Presídios e militares dizem que não têm sala especial para receber ex-vereador

Preso em flagrante por extorsão tenta relaxamento de prisão
| 08/05/2015
- 21:58
Presídios e militares dizem que não têm sala especial para receber ex-vereador

Preso em flagrante por extorsão tenta relaxamento de prisão

Representantes de presídios, Polícia Militar e Exército informaram à Justiça que não dispõem de sala especial para receber o advogado e ex-vereador Robson Martins, preso desde 16 de abril após flagrante de extorsão, em Campo Grande.

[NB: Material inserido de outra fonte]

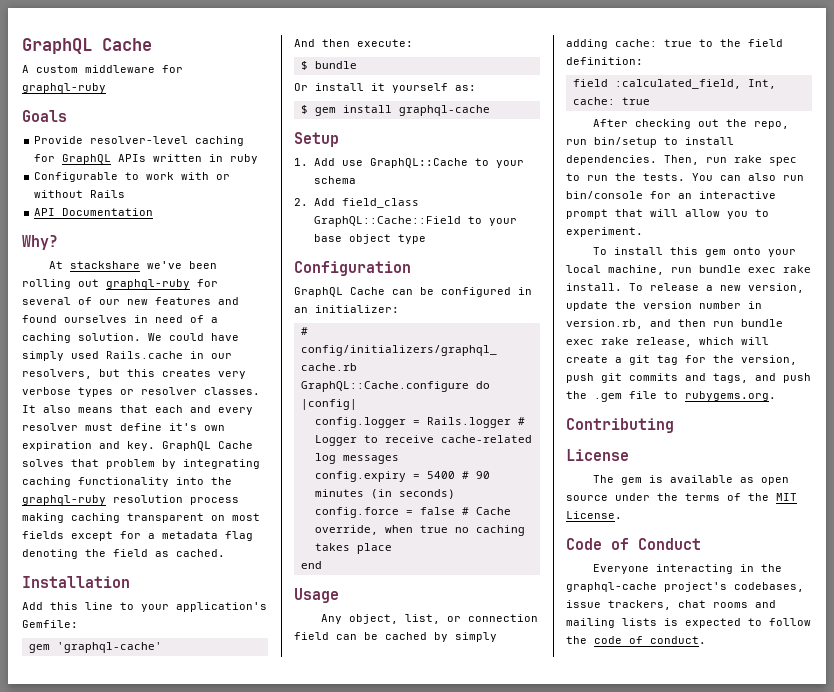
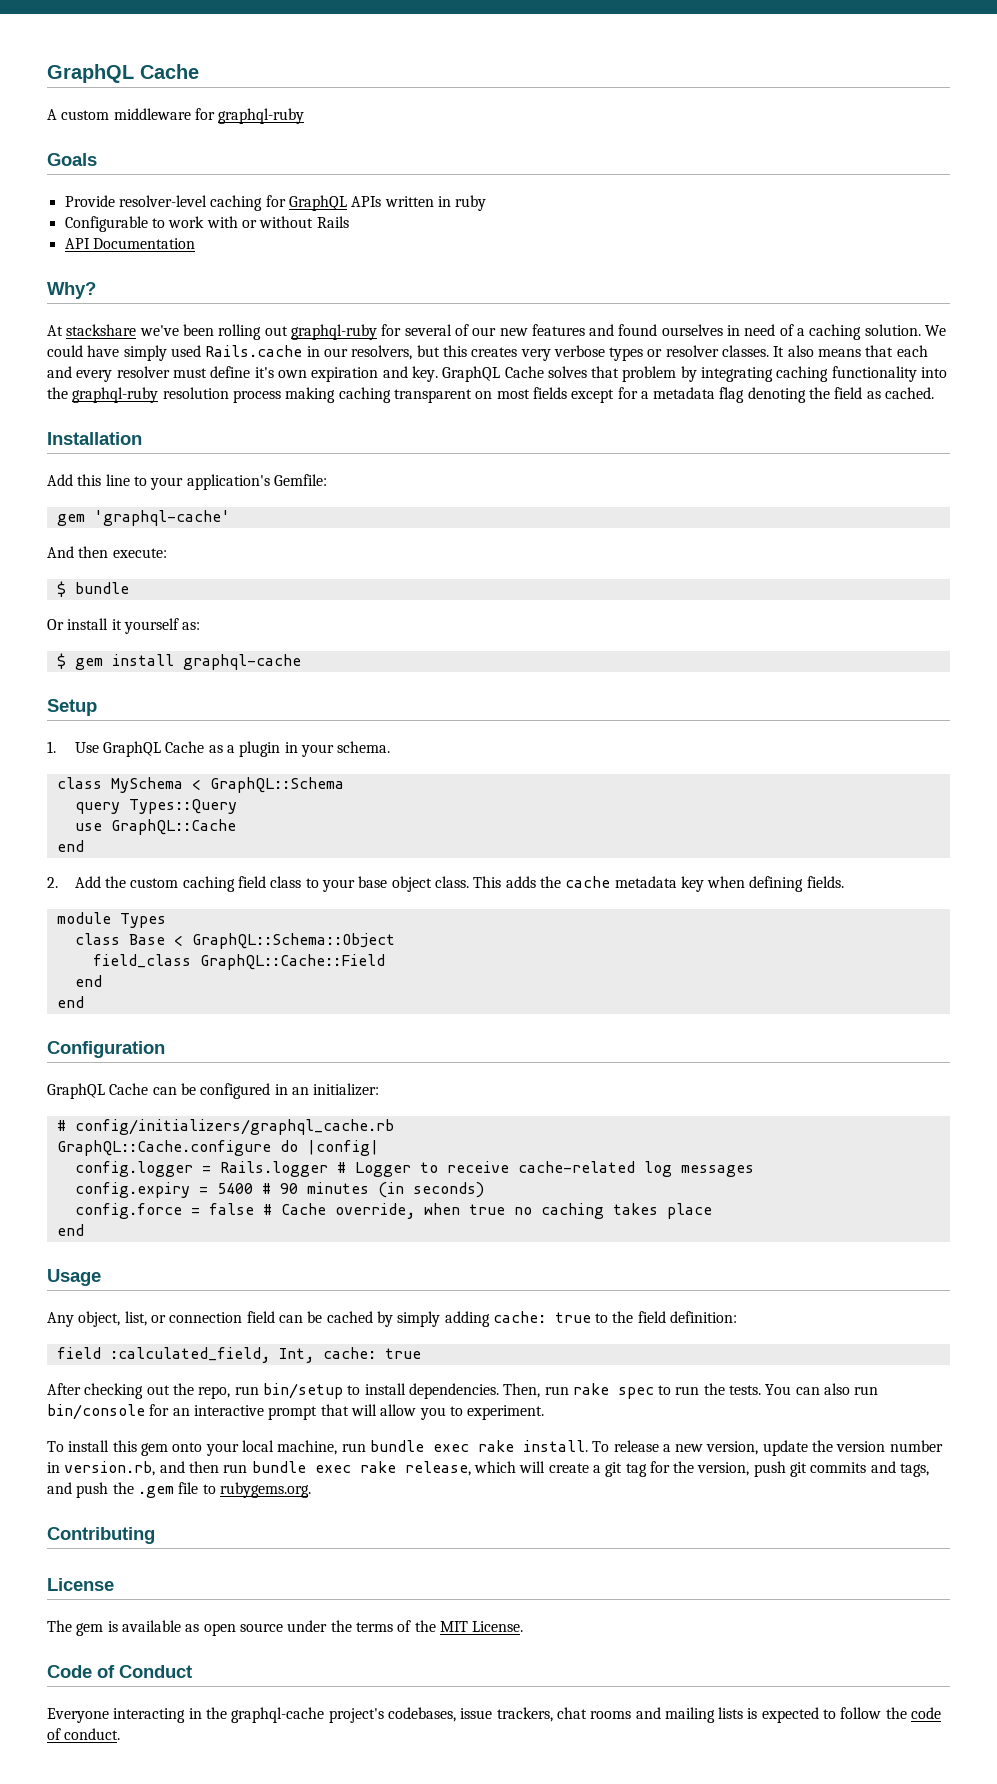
[313,158,335,166] Add -> [74,741,391,757] [56,777,344,793] [74,799,237,814] Use GraphQL Cache as a plugin in your schema. // class MySchema < GraphQL::Schema // query Types::Query //
[474,158,524,168] [313,176,356,184] to your schema -> [56,840,84,852] // end
[341,198,419,208] [313,216,517,227] [313,234,426,244] field_class GraphQL::Cache::Field to your base object type -> [105,876,844,892] [56,912,166,928] [74,933,395,949] [92,954,385,970] [74,975,102,987] [56,996,84,1008] the custom caching field class to your base object class. This adds the cache metadata key when defining fields. // module Types // class Base < GraphQL::Schema::Object // field_class GraphQL::Cache::Field // end // end

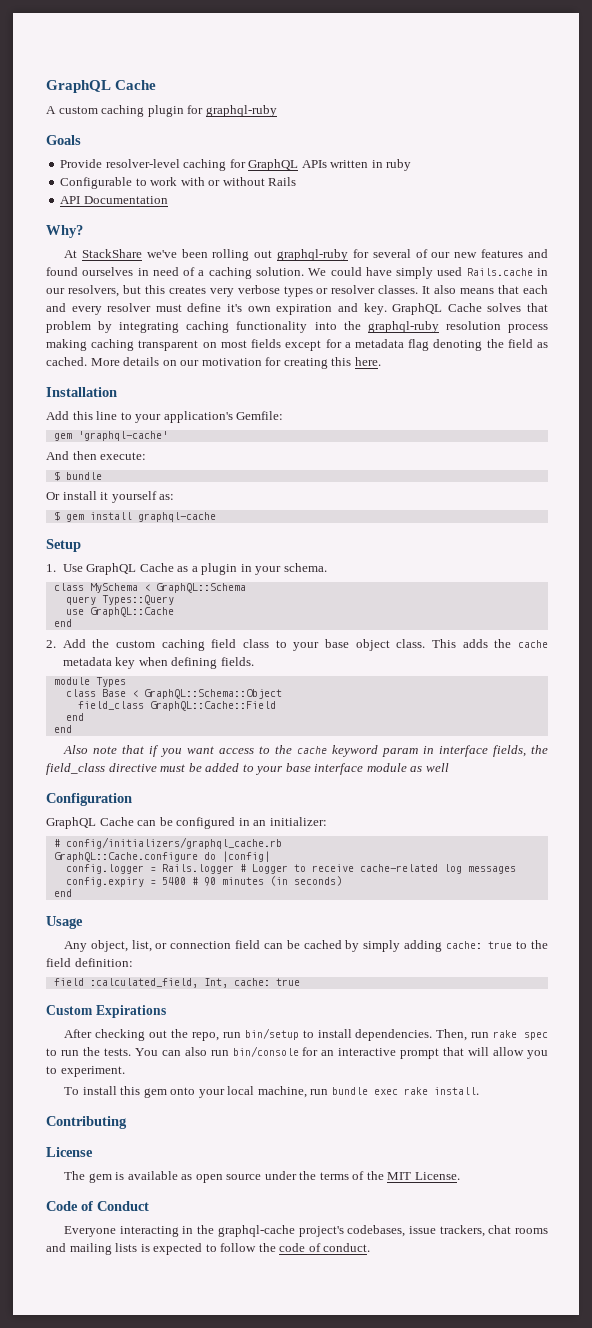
[113,108,191,120] middleware -> [101,105,184,117] caching plugin
[66,324,137,336] stackshare -> [81,249,142,258] StackShare
(935, 393) none -> [90,357,381,369] More details on our motivation for creating this here.
(84, 1002) none -> [63,745,548,757] [46,763,449,775] // Also note that if you want access to the cache keyword param in interface fields, the field_class directive must be added to your base interface module as well
[74,1203,712,1219] // config.force = false # Cache override, when true no caching takes place -> (342, 881) none
(421, 1353) none -> [46,1005,166,1018] // Custom Expirations
[592,1440,943,1456] [47,1461,930,1477] [47,1482,311,1498] To release a new version, update the version number in version.rb, and then run bundle exec rake release, which will create a git tag for the version, push git commits and tags, and push the .gem file to rubygems.org. -> (479, 1091) none

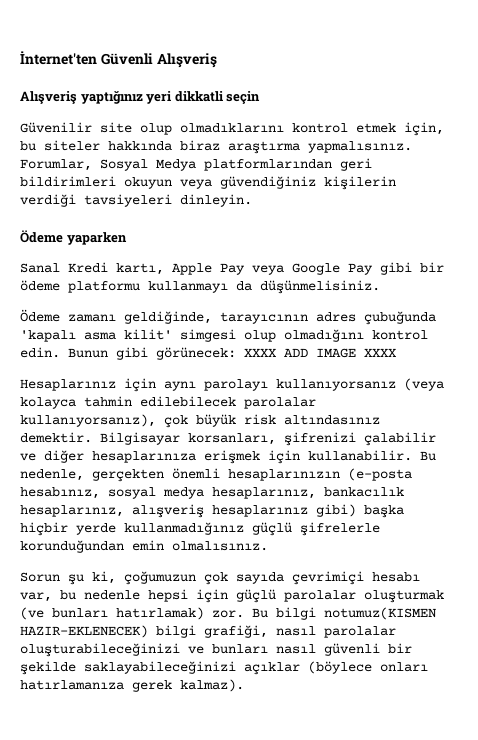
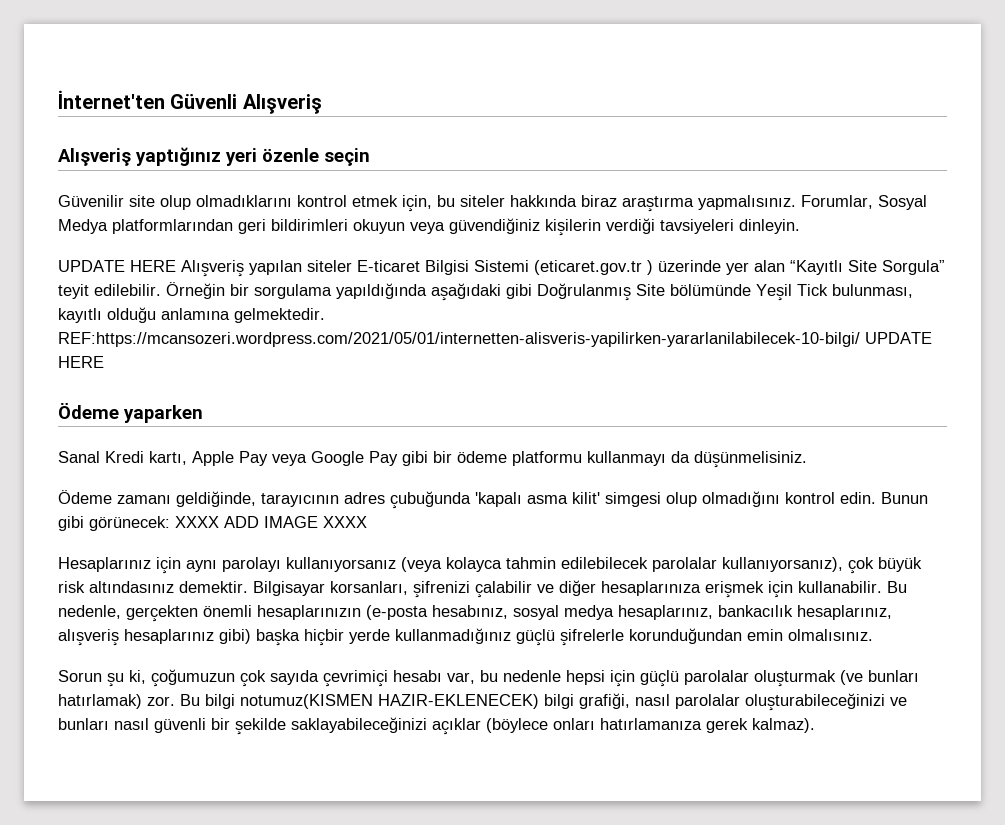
[174,91,223,102] dikkatli -> [262,148,319,162] özenle
(252, 200) none -> [58,260,945,277] [58,282,913,301] [58,307,325,323] [58,332,932,347] [58,356,104,368] // UPDATE HERE Alışveriş yapılan siteler E-ticaret Bilgisi Sistemi (eticaret.gov.tr ) üzerinde yer alan “Kayıtlı Site Sorgula” teyit edilebilir. Örneğin bir sorgulama yapıldığında aşağıdaki gibi Doğrulanmış Site bölümünde Yeşil Tick bulunması, kayıtlı olduğu anlamına gelmektedir. REF:https://mcansozeri.wordpress.com/2021/05/01/internetten-alisveris-yapilirken-yararlanilabilecek-10-bilgi/ UPDATE HERE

As respostas já estão nas mãos da Justiça, que a qualquer momento pode decidir sobre pedido de prisão especial ou domiciliar.

Na segunda-feira (5), o juiz Marcelo Ivo de Oliveira, da 7ª Vara Criminal de Competência Especial de Campo Grande, mandou perguntar às instituições se há local especial, chamado sala de Estado Maior, para abrigar o preso. Isso depois que o MPE (Ministério Público Estadual) opinou contra concessão de prisão domiciliar a Robson.

Seis ofícios foram respondidos à Justiça: do Centro de Triagem, Presídio de Trânsito, Instituto Penal, CMO (Comando Militar do Exército) e EPSM (Estabelecimento Penal de Segurança Máxima). Todos disseram não ter como receber, em conformidade com o previsto no Estatuto da Advocacia.

A direção do Centro de Triagem, por exemplo, avisou que, além de não ter a sala especial, atualmente abriga 165 internos. Foi projetado para abrigar 86.

Superlotação também consta na resposta dada pela direção do Presídio de Trânsito. “(…) Não dispomos de sala especial, nem cela especial, mesmo porque a unidade penal possui lotação máxima para 176 internos e hoje contamos com 562”, traz trecho de ofício encaminhado à Justiça.

A chefia do Instituto Penal ateve-se a informar que não tem “instalações que atendam” o Estatuto da Advocacia. Do CMO, chegou a informação de que “este comando não possui sala de Estado-Maior, com instalações e comodidades condignas, que possa ser destinada a preso civil”.

O comando da PM avisou a Justiça que não pode receber presos no Presídio Militar, “único estabelecimento prisional desta instituição”. Por fim, a direção da Máxima avisou que está com 2,2 mil presos dividindo espaço projetado para 642 e, além disso, não tem cela especial para receber Robson Martins.

Depois de analisar os ofícios, o juiz mandou oficiar o colega da Vara da Justiça Militar, “com urgência, solicitando-se informações acerca da possibilidade de algumas das unidades militares desta Capital receber o requerente”. Robson Martins foi preso juntamente com o empresário Luciano Pageu quando extorquiam R$ 15 mil do então vereador (sem partido, ex-PSL).

Na ocasião, o dinheiro seria usado para manter sob sigilo encontros sexuais entre o agora ex-parlamentar e adolescentes. As jovens, por sua vez, teriam sido aliciadas por Fabiano Viana Otero, funcionário de Pageu, para programas com políticos e figuras públicas, que eram gravados em micro-câmeras – o conteúdo, então, era usado para extorquir os ‘clientes’.

O caso segue em investigação policial. Alceu renunciou ao cargo de vereador, abriu mão da direção regional do partido e foi indiciado por favorecimento à exploração sexual – mesmo indiciamento feito com relação ao ex-deputado estadual Sérgio Assis (sem partido, ex-PSB), apontado como outro ‘cliente’ no esquema.

Fabiano também foi preso, dias depois da prisão dos outros dois. Ele fez acordo de delação premiada com a promessa de entregar outros eventuais envolvidos na história e, por enquanto, o caso é mantido sob sigilo.